By William Opalka
FERC ordered hearing and settlement procedures in a dispute over capacity obligations in an area of Northern Maine separate from ISO-NE (ER17-192).
The dispute concerns the Northern Maine Independent System Administrator, whose transmission system is not directly connected with the rest of New England and whose market participants are not subject to ISO-NE’s jurisdiction and do not participate in the New England Power Pool.
At issue is the ISA’s request to eliminate a requirement that market participants prove the deliverability for resources located outside Northern Maine but within the New Brunswick balancing authority area, of which the ISA is a part.
NMISA said the deliverability assurance requirement in its market rules is no longer needed because its rebuild of Line 691 and planned spring 2017 upgrade of the Tinker transformer at the New Brunswick-Northern Maine interface will eliminate the transmission constraint into the area.
The request was protested by ReEnergy Biomass Operations, which owns the 37-MW Fort Fairfield and 39-MW Ashland generating plants in Aroostook County, within the NMISA control area.
ReEnergy contends that even after completion of the upgrade, as much as 140 MW of load in Northern Maine could be reliant on 98 MW of available transmission capacity from New Brunswick. It said the upgrade was required to support 74 MW of existing firm reservations, meaning the upgrade would only add 24 MW of additional firm transmission capacity. Eliminating the deliverability requirement would impact reliability and distort price signals, it added.
NMISA disputes ReEnergy’s calculations, saying its 140-MW load estimate includes Eastern Maine Electric Cooperative, which should not be counted because it is not connected to New Brunswick via the Emera Maine-New Brunswick interface.
It said that the total Emera Maine capacity requirement for summer 2016, including reserve margin, was 124 MW, below the 129-MW total summer transfer capability from New Brunswick to Northern Maine once the upgrade is complete.
The authority said ReEnergy opposes the changes because it wants to maintain a competitive advantage in the area. If the requirement were maintained, market participants would be incented to hoard firm transmission capacity, preventing other resources from competing in the market, it said. The authority’s position was backed by the Maine Public Utilities Commission, which also said it feared reduced competition and higher prices if the rule remained.

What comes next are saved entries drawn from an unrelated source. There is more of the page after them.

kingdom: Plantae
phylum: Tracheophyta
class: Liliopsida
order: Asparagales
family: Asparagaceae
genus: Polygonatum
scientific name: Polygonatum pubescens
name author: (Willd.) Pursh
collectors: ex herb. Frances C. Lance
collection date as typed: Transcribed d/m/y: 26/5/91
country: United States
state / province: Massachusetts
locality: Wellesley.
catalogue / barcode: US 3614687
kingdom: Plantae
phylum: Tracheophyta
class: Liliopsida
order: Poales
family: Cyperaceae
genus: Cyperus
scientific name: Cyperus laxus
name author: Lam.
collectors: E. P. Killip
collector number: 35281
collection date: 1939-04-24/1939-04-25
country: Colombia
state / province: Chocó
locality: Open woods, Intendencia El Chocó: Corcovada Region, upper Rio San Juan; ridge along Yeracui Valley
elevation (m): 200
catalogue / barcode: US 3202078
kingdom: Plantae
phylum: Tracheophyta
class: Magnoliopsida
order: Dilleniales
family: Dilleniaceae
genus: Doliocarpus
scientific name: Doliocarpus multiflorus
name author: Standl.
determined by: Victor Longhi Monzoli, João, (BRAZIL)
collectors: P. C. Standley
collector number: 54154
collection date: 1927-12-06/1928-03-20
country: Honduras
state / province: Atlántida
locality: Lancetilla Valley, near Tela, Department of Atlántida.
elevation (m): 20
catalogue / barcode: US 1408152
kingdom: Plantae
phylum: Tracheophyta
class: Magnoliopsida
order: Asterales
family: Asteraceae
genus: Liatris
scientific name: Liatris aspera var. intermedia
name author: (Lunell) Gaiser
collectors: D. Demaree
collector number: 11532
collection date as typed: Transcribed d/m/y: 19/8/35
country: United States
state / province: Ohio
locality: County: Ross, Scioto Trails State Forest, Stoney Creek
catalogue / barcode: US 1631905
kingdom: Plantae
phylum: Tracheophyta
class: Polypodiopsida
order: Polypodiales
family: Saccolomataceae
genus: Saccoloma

FERC’s Dec. 22 order accepted NMISA’s proposed change subject to refund but suspended it, saying it needed more information to resolve the factual dispute over how much capacity will be provided by the upgrade.
“NMISA has not demonstrated that the Tinker upgrade located at the New Brunswick-Northern Maine interface will relieve the constraint at this interface, or that capacity located inside and outside of the Northern Maine transmission system is capable of meeting Northern Maine’s peak load capacity requirements before and after the Tinker upgrade,” the commission said.